Capone Antonio, Orgiano Francesca, Pianu Francesca, Planta Marco
Orthopaedic and Trauma Surgery Unit, Department of Surgical Sciences, University of Cagliari, Cagliari, Italy.
Clin Cases Miner Bone Metab. 2014 May;11(2):105-9.
Fragility fractures are the most severe complications of osteoporosis and the poor mechanical properties of bone can make fixation and healing of these fracture extremely difficult. The role of orthopaedic surgeons does not end in skillful fixation of the fractures, but they have the unique opportunity to prevent complications which can negatively affect the patient's quality of life. The best practice for preventing the risk of further fractures in patients presenting fragility fractures includes fall prevention, investigation of possible causes underlying osteoporosis, attention to exercise, calcium and vitamin D supplementation as well as prescription of drugs. Actually two classes of agents can be used for their effect on fracture prevention: antiresorptive and bone forming agents. Systemic therapy reduces the risk of vertebral (30-70%) and non-vertebral fractures (12-53%), depending on agents and patients' compliance. Preclinical and clinical studies have shown that pharmacological agents involved in osteoporosis can also influence the phases of fracture repair. Preclinical studies and evidences from case reports showed a positive effect of anabolic drugs on bone healing and implant osseointegration. The interventions in the process of fracture healing had evolved from a diamond to a pentagon concept, with interactions between the mechanical environment, the local therapies, the vascularity of the fracture site, the biology of the host and the systemic therapy which has the potential to represent the fifth interaction factor. The orthopaedic surgeon plays a central role in clinical setting to evaluate the efficacy of systemic anti-fracture drugs for improving fracture repair and preventing complications.

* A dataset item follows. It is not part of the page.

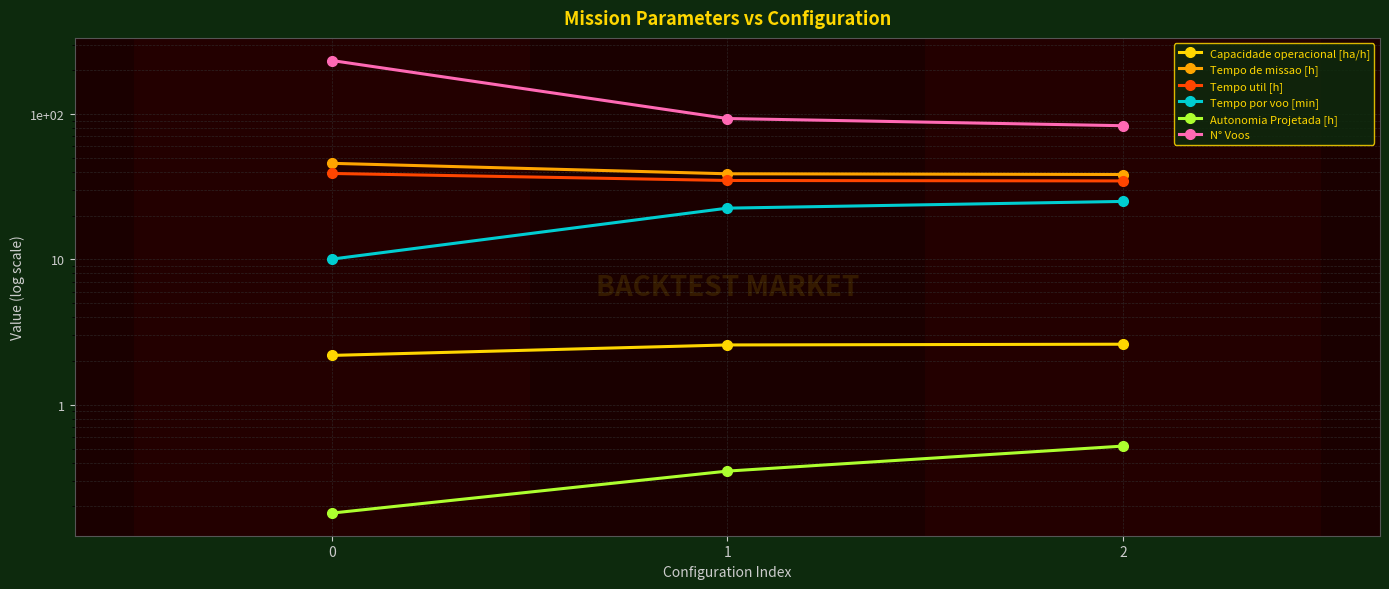

What are all the series names shown in the legend?

Capacidade operacional [ha/h], Tempo de missao [h], Tempo util [h], Tempo por voo [min], Autonomia Projetada [h], N° Voos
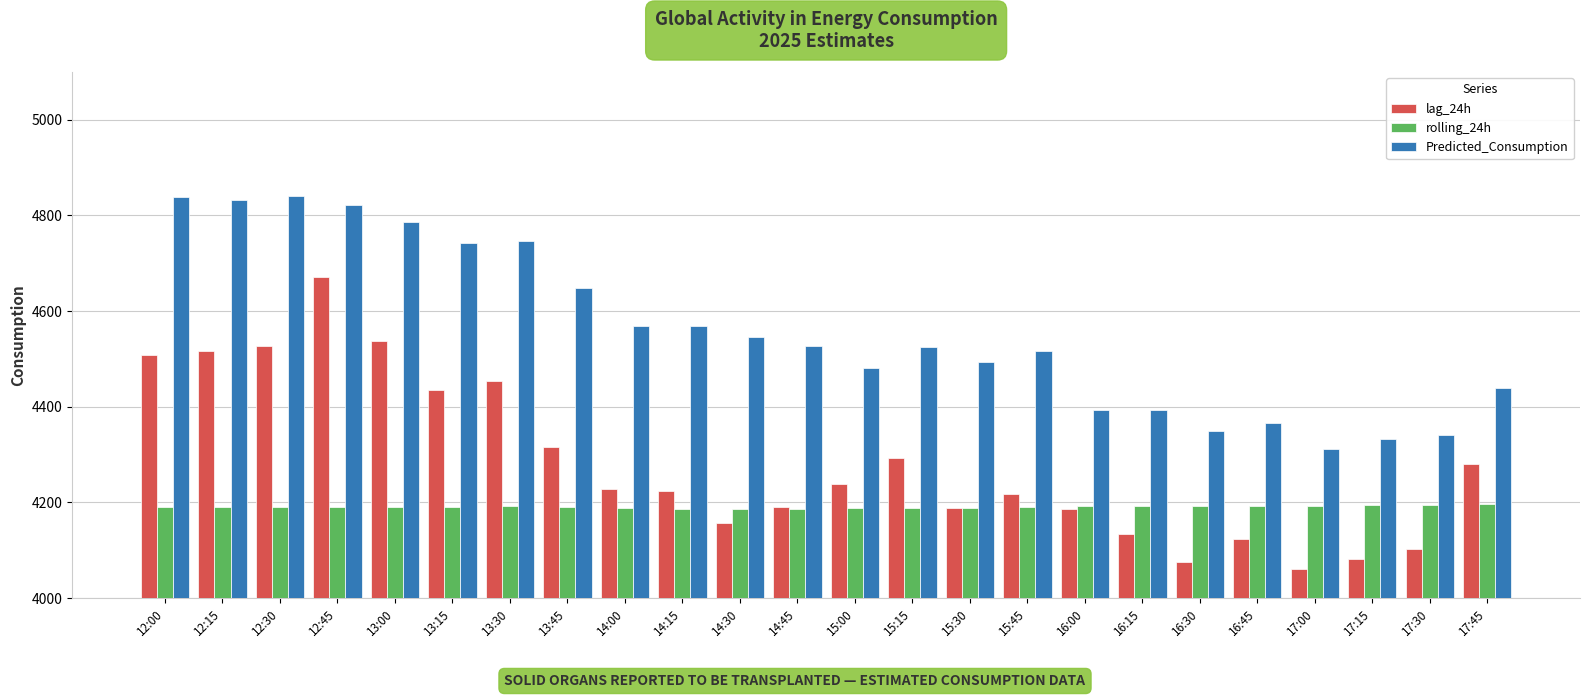

What is the difference between the Predicted_Consumption values at 13:30 and 13:15?

3.6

脆性骨折是骨质疏松症最严重的并发症,而骨骼力学性能不佳会使这些骨折的固定和愈合极为困难。骨科医生的职责并不止于熟练地固定骨折,他们还有独特的机会预防可能对患者生活质量产生负面影响的并发症。预防脆性骨折患者再次骨折风险的最佳做法包括预防跌倒、调查骨质疏松症可能的潜在病因、关注运动、补充钙和维生素D以及开药。实际上,有两类药物可用于预防骨折:抗吸收药物和促骨形成药物。全身治疗可降低椎体骨折(30%-70%)和非椎体骨折(12%-53%)的风险,具体取决于药物和患者的依从性。临床前和临床研究表明,参与骨质疏松症治疗的药物也会影响骨折修复阶段。临床前研究和病例报告证据显示,促合成代谢药物对骨愈合和种植体骨整合有积极作用。骨折愈合过程中的干预措施已从四角概念演变为五角概念,涉及机械环境、局部治疗、骨折部位的血管生成、宿主生物学以及全身治疗之间的相互作用,全身治疗有可能成为第五个相互作用因素。骨科医生在临床环境中起着核心作用,以评估全身抗骨折药物在改善骨折修复和预防并发症方面的疗效。